A Road Trip With Pop
Driving anywhere with Pop was quite an adventure. The first trip I took with him was to the hospital because I had just gotten myself trampled by Charlie, the horse from down at the dairy. I used to ride Danny, the Shetland pony all the time, and I had just finished riding him, took off the saddle, walked him around until he cooled off, and then left, leaving the corral gate open. Naturally, Danny and Charlie bolted out of the open gate and took off. I grabbed a rope and went out to catch the two idiots and return them to the farm. I got a hold of Danny quite easily, but Charlie was having none of it and decided the best was to insure his continued freedom was to run at me full speed and trample me. He broke two of my ribs and my Mom ran over to Pop and had him drive me to the hospital.
It was a great trip, Pop driving, me in the middle, and my Mom riding shotgun. We were regaled with Pop’s constant comments to other drivers, pointing out their inadequacies in negotiating the highway. I was stunned at the lack of swear words in Pop's comments, until I realized he had cleaned up his language because my mom was in the truck. When we got to the hospital, I had to stay overnight, and they put this girdle around my chest. When I went home, I had to restrict my movements and stay in bed a lot. I did quite a bit of reading during that time, although I was sorely disappointed when my Mom gave me the Hunchback of Notre Dame to read and when it turned out not to be about a football player for Notre Dame, I was quite upset. Much later in my life, I did an imitation of Quasimodo when I was staying at my brother’s house. His wife had just answered the door and while talking to a neighbor through the screen door, I stuffed a t-shirt into a ball under my shirt to make an artificial hump, and was hopping around behind my sister in law, muttering and groaning. My sister in law ignored me and the lady she was talking to looked at me in horror. I don’t think she had a close friendship with my brother’s wife after that visit.

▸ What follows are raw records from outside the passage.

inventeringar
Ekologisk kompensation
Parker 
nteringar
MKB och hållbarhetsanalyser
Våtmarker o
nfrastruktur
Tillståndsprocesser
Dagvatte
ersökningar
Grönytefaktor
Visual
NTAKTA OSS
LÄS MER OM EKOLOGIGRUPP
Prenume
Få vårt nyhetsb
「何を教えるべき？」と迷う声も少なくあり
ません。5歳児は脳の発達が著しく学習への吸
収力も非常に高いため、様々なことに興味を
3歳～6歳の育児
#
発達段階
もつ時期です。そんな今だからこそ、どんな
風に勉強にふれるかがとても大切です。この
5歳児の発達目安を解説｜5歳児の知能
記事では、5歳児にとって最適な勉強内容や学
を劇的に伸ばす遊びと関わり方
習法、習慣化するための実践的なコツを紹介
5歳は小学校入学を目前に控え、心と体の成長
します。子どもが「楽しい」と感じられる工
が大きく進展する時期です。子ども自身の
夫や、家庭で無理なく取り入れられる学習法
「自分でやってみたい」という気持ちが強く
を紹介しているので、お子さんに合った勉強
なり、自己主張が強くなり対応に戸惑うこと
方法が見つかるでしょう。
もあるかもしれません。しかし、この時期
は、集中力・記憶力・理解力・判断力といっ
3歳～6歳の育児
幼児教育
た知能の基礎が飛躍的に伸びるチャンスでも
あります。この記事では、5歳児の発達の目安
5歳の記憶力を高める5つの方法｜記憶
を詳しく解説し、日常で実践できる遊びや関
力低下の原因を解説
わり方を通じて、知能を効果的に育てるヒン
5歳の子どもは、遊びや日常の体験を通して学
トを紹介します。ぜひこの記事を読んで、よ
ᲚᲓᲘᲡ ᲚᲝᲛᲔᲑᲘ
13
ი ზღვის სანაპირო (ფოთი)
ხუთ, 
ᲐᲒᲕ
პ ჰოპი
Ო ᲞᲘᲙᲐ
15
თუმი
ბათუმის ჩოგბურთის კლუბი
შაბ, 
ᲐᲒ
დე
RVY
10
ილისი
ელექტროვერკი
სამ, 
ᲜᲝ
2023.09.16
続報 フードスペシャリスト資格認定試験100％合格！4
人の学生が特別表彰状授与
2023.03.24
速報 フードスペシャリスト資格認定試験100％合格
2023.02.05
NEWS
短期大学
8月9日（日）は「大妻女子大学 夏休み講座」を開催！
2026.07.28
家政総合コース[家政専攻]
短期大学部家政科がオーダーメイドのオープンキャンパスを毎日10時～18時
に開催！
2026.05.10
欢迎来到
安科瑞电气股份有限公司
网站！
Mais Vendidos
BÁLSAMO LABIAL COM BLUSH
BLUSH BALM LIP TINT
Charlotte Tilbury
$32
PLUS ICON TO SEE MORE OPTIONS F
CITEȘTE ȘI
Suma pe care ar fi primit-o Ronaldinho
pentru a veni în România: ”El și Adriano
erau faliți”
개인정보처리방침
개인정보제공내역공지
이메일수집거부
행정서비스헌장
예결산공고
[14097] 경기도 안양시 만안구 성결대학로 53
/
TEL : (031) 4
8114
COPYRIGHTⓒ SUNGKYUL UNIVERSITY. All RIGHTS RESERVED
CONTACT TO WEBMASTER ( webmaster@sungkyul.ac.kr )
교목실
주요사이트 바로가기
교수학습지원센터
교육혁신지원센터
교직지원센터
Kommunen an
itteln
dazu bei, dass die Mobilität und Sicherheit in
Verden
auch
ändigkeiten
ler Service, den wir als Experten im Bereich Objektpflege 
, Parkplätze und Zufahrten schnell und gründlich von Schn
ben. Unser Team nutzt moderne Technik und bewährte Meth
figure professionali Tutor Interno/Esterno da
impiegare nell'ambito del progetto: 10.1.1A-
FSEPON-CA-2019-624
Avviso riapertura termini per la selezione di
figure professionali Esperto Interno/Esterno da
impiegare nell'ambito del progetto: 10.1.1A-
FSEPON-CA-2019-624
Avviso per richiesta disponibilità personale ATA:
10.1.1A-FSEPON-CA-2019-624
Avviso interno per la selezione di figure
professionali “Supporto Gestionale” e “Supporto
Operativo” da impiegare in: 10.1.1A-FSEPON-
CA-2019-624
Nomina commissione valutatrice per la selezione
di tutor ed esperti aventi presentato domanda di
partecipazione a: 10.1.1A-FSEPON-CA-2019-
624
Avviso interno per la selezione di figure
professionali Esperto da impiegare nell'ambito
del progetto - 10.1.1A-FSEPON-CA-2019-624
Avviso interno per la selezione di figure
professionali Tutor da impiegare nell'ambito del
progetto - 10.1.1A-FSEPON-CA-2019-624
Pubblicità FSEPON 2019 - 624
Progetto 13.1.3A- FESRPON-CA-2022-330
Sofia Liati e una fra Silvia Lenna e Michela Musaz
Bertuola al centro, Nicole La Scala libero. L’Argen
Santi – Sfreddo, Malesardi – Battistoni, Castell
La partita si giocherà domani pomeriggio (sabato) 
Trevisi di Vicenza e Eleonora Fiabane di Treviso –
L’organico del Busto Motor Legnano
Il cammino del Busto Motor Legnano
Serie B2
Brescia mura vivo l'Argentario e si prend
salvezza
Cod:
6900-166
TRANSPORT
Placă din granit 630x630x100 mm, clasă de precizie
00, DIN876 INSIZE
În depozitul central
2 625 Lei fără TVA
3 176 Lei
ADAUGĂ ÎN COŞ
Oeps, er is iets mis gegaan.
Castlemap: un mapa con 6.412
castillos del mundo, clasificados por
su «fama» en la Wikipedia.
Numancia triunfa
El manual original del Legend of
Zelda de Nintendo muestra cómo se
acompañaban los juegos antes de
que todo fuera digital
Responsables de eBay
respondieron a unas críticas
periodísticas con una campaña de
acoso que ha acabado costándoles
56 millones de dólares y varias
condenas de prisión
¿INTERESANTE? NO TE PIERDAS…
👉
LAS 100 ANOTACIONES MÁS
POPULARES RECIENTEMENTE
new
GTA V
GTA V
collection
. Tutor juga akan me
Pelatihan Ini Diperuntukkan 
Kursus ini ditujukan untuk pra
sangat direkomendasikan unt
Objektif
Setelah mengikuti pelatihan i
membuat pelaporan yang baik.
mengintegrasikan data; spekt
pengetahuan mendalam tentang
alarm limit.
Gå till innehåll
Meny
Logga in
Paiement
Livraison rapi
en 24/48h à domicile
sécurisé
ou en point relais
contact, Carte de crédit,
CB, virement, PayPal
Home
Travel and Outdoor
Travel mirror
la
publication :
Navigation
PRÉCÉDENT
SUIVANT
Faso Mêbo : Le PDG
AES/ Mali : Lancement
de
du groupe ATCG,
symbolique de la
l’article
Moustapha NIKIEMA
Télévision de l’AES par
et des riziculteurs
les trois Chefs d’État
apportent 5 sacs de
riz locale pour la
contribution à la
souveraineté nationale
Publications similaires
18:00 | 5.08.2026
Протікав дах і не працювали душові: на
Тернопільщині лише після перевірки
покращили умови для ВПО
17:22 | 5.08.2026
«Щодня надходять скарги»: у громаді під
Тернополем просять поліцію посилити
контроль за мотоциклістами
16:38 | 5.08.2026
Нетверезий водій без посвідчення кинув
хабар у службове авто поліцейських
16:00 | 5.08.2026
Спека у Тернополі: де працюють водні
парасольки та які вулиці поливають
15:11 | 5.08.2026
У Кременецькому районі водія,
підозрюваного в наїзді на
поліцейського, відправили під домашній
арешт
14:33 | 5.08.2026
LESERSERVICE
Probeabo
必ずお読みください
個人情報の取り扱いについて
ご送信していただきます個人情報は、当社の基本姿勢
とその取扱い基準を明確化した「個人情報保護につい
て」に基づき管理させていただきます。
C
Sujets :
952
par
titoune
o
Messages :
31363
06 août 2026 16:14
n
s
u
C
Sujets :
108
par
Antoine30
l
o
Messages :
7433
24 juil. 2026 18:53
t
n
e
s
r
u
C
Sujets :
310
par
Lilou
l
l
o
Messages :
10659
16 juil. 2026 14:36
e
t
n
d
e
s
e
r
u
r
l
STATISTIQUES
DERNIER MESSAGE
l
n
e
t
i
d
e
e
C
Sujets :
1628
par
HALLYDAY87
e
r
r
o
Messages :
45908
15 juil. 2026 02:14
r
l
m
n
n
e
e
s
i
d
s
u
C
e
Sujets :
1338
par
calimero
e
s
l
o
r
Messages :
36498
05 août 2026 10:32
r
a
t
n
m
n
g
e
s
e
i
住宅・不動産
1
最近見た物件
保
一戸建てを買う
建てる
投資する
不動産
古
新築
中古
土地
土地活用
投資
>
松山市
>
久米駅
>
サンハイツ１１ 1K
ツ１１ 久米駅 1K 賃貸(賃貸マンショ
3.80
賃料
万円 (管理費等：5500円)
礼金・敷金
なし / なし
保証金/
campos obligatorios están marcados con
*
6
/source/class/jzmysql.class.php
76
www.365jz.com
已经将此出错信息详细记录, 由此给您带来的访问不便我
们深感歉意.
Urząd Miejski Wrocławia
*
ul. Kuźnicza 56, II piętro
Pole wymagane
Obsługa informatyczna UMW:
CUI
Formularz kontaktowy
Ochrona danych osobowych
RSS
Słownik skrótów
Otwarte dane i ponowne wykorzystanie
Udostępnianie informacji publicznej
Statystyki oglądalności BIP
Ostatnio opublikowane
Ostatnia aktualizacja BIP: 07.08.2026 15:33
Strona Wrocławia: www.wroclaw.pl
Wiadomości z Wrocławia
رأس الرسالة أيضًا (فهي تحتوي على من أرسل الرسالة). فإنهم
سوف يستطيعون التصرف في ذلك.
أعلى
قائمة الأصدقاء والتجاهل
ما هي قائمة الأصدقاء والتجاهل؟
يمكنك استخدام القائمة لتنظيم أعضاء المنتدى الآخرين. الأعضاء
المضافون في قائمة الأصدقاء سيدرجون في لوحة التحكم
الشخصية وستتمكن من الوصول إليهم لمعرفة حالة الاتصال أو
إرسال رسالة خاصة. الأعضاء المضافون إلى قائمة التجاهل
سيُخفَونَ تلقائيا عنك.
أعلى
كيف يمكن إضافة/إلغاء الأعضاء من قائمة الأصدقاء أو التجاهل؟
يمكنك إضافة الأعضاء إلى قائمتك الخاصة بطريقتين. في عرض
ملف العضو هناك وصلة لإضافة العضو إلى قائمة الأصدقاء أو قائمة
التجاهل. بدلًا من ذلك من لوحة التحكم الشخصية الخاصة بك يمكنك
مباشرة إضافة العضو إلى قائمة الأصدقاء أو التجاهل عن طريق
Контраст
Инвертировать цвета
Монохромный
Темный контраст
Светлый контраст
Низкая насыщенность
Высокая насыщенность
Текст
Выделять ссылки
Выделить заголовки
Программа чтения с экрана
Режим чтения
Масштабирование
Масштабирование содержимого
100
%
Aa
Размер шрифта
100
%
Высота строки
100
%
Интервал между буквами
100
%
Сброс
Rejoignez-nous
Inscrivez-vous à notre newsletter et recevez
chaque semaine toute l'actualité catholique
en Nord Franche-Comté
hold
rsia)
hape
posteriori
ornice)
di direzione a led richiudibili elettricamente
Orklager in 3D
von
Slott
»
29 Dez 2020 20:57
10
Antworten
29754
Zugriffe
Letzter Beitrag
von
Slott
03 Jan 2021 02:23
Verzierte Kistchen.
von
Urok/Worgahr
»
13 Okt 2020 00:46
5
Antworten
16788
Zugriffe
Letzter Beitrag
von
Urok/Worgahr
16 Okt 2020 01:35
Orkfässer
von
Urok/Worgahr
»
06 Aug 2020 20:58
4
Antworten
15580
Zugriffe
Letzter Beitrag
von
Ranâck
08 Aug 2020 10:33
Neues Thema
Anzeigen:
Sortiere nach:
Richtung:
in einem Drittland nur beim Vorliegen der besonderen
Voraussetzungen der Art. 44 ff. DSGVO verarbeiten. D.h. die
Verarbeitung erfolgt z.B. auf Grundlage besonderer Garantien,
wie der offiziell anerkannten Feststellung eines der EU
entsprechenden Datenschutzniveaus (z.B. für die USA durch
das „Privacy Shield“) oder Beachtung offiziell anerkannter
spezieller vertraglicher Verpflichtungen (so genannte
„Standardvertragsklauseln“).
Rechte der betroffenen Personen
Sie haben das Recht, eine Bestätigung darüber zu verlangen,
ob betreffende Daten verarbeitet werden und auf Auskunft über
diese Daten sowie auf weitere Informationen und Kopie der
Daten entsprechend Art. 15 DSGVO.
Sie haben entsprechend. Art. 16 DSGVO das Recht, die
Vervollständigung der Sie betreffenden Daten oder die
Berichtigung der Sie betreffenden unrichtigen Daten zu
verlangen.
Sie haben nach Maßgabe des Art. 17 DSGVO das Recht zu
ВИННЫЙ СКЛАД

On the other hand, fishing trips with Pop were the greatest. We would get up early, put the aluminum boat on the back of the truck, load up the poles and can of worms, and off we would go. We barely made it down our road to the main highway before Pop let loose with a stream of swear words that my friends and I would later test out on the school playground with great delight. “Look at that imbecile, his mother’s probably infected with syphilis, mated with a moron, and that is their spawn. God help us. He’ll probably be elected to some high office in Washington and impregnate his entire staff, insuring a line of idiots for generations to come.” I looked out the window at the object of Pop’s derision, a meek looking gentleman wearing glasses and a suit and tie, on his way to work. I wondered at Pop’s ability to quickly read past the guy’s outward appearance and know he was not what he appeared to be- a normal guy on his way to work. However, after looking at the guy, I doubted that his wife was anyone you would want to spend the rest of your life with, unless, as Pop used to say, she was rich bitch.
Pop always wore bib overall and I never wore shoes. We would be driving down the highway, the smoke from my corncob pipe pouring out one side of the truck, and a steady stream of tobacco juice flooding out of Pop’s side.